Small and Medium Businesses (SMBs) play an important role in the economy: according to the Asian Development Bank, SMBs account for an average 97 percent of all enterprises in the Asia Pacific region, meaning that they deserve top priority for protection against cyberattack.
However, while many SMBs have recently become more aware of digital defense, there remains a considerable gap between the confidence they place in their cybersecurity capabilities and their actual cyber-readiness. Approximately 73 percent of SMBs in the region still don’t have a dedicated cybersecurity team, and only 53 percent have antivirus solutions in place. Yet as more and more SMBs move towards work-from-home arrangements, the need to secure private and confidential data has become increasingly pressing.
1. Awareness and policy make up the first line of defense
There is a common misconception that SMBs are less prone to cyberattacks than larger corporations. The reality is quite the opposite: because of their limited resources, SMBs typically deploy the same personnel to oversee multiple business departments. This leaves their security systems highly susceptible to external attacks.
Moreover, often new vulnerabilities arise during times of change or transition. The COVID-19 pandemic has accelerated the shift from physical to remote working environments, emboldening a growing ecosystem of attackers who can exploit vulnerabilities caused by unsecured devices and networks.
It is therefore critical for SMB employees to get educated on their businesses’ cybersecurity obligations, policies and procedures. Most importantly, identifying where and how their assets, devices and data points are stored can help avoid unintentional disclosure of confidential information.
2. Take advantage of publicly available resources
Regular audits can help SMBs understand the level of protection they need, from policies that govern workflow, to protocols that ensure data security. Thankfully, there are a plethora of public resources available to ease this process.
Republic Act No. 6977, otherwise known as the “Magna Carta for Micro, Small and Medium Enterprises (MSMEs)”, recognizes that MSMEs have the potential for more employment generation and economic growth and therefore can help provide a self-sufficient industrial foundation for the country. As such, the State shall support the MSMEs by providing programs for training in entrepreneurship and for skills development for labor; granting access to sources of funds; assuring them to a fair share of government contracts; complementing financing programs; instituting safeguards for the protection and stability of the credit delivery system; raising government efficiency and effectiveness in providing assistance; promoting linkages between large and small enterprises; making the private sector a partner in the task of building up MSMEs through the promotion and participation of private voluntary organizations, viable industry associations, and cooperatives; and assuring a balanced and sustainable development through the establishment of a feedback and evaluation mechanism that will monitor the economic contributions of the development of MSMEs.”
3. Look for simple, customized solutions that don’t strain the budget
Unlike larger businesses, SMBs do not have the flexibility to deploy large project funds for cybersecurity, as this may come at the cost of other key functions of their business.
By unifying their security technologies and sticking to fewer tools, SMBs can more quickly identify areas for orchestration and streamline cybersecurity processes.
Lenovo’s subscription and “as-a-service” models, for instance, offer SMBs flexibility and cost-efficiency without adding unnecessary headcount.
4. Be vigilant against the increasing prevalence of supply chain-based attacks
Many SMBs collaborate with larger organizations. These partnerships, however, can also lead to unintended cybersecurity consequences.
As contractors or vendors, SMBs cultivate a shared identity with and form a part of the supply chain of these organizations. In these scenarios, businesses expect regular security assessments and onboarding due diligence to be carried out by the enterprise in question. This abuse of trust between two systems, whether intentional or unintentional, is what cyber criminals take advantage of, giving rise to supply chain-based attacks.
Enterprises have started to make wholesale changes to their vetting approach as a result. Some are implementing a zero-trust network architecture, wherein vendors must prove they have met organizational compliance policies. Furthermore, an increasing onus is being placed on SMBs to abide by cybersecurity requirements that corporations are writing into contractor agreements.

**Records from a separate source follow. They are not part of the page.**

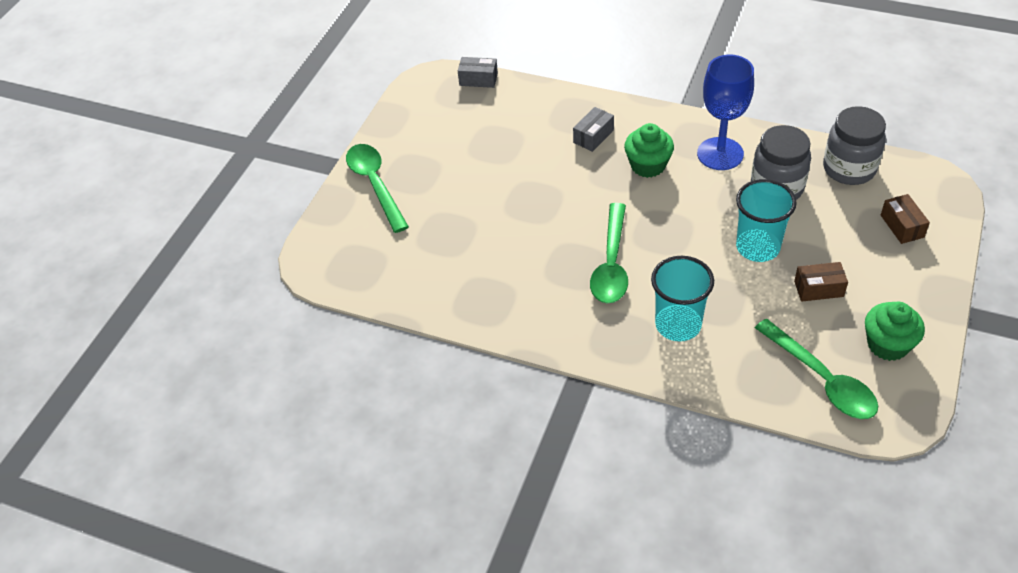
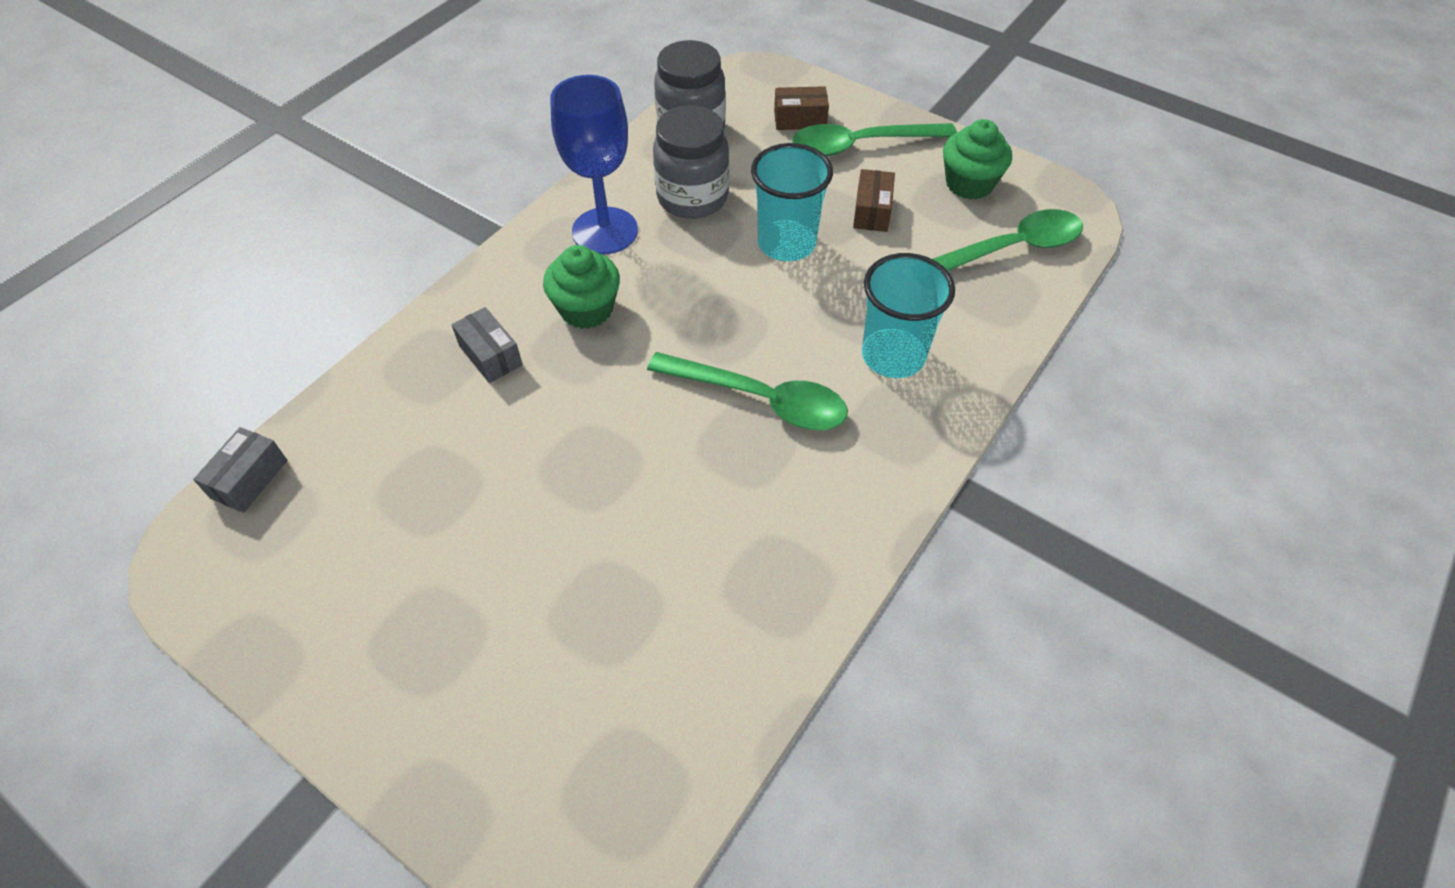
camera: 80 degrees left, 5 degrees up
green spoon [346,144,409,233] -> green spoon moved to [792,123,957,156]

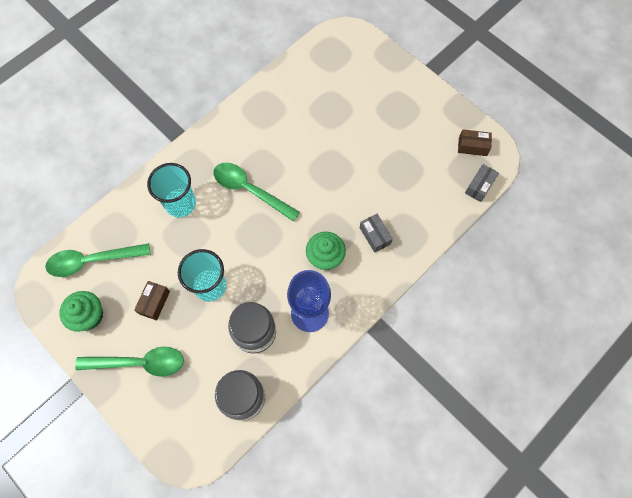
camera: 170 degrees left, 15 degrees up
brown box [774,86,829,130] -> brown box moved to [458,129,492,156]

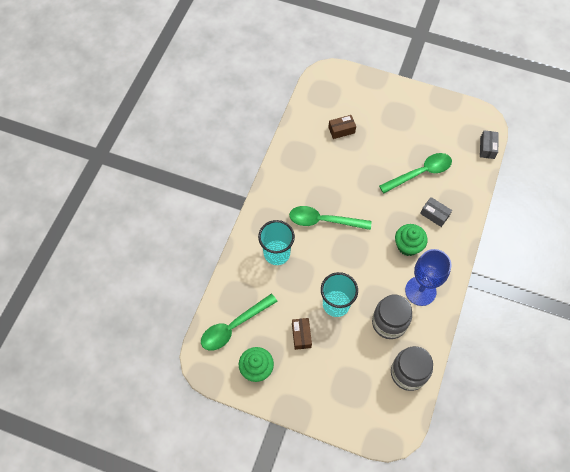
camera: 25 degrees left, 5 degrees down
green spoon [75,347,184,377] -> green spoon moved to [379,153,452,193]
brown box [458,129,492,156] -> brown box moved to [328,115,356,139]

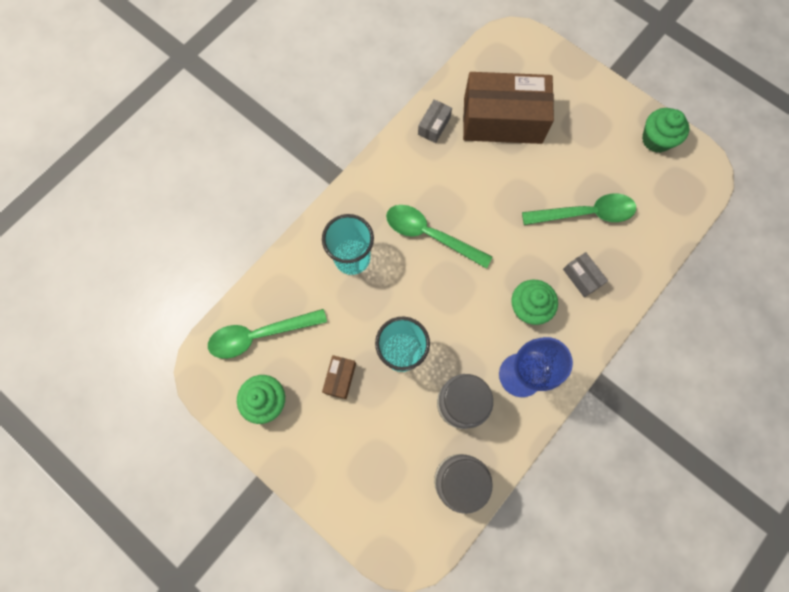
camera: 20 degrees right, 10 degrees up
brown box [328,115,356,139] -> brown box [463,72,554,144], size x2.40
grey box [480,130,499,159] -> grey box moved to [418,99,452,143]
none -> green cupcake [642,108,689,153]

5. Seek help from industry leaders
Remote and hybrid work can put SMBs at risk with an ill-equipped IT security workforce. With the bulk of time focused on growing their core business, SMBs often lack time to research new and emerging security threats. This results in an overreliance on outdated and inefficient technologies to identify breaches.
To counter this, SMBs can seek out partnerships with industry leaders and subject matter experts like Lenovo. They utilize a consultative approach to understand pain points and apply use cases to identify critical workflows that require robust infrastructure. In short, engaging the services of these experts can help SMBs “protect, detect, respond and recover.”
SMBs are the backbone of Asia’s economy – a backbone that deserves to be protected even as the world transforms.